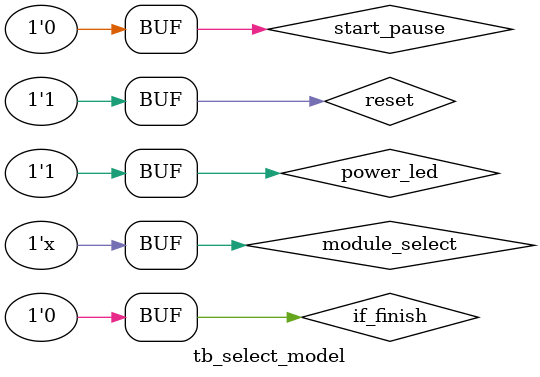
<source format=v>
`timescale 1ns / 1ps


module tb_select_model();
reg  reset,power_led,start_pause,module_select,if_finish;
   wire  [2:0]model_now;
   
  Select_module DUT  (reset,power_led,start_pause,module_select,if_finish,model_now);
  
   initial   begin  
   reset<=1;
   power_led<=1;
   start_pause<=0;
   module_select<=0;
   if_finish<=0;
   end
   
   always   begin
   #(5) module_select<=~module_select;
   end

endmodule

</source>
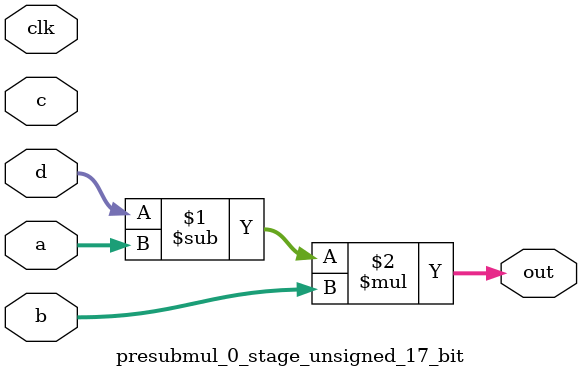
<source format=sv>
(* use_dsp = "yes" *) module presubmul_0_stage_unsigned_17_bit(
	input  [16:0] a,
	input  [16:0] b,
	input  [16:0] c,
	input  [16:0] d,
	output [16:0] out,
	input clk);

	assign out = (d - a) * b;
endmodule

</source>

######

• [REQUIRED WORK] Would it be possible to reproduce the material word for word, images omitted?

• [PROBLEM SOLUTION]
<source format=v>
`timescale 1ns / 1ps


module tb_select_model();
reg  reset,power_led,start_pause,module_select,if_finish;
   wire  [2:0]model_now;
   
  Select_module DUT  (reset,power_led,start_pause,module_select,if_finish,model_now);
  
   initial   begin  
   reset<=1;
   power_led<=1;
   start_pause<=0;
   module_select<=0;
   if_finish<=0;
   end
   
   always   begin
   #(5) module_select<=~module_select;
   end

endmodule

</source>
<source format=sv>
(* use_dsp = "yes" *) module presubmul_0_stage_unsigned_17_bit(
	input  [16:0] a,
	input  [16:0] b,
	input  [16:0] c,
	input  [16:0] d,
	output [16:0] out,
	input clk);

	assign out = (d - a) * b;
endmodule

</source>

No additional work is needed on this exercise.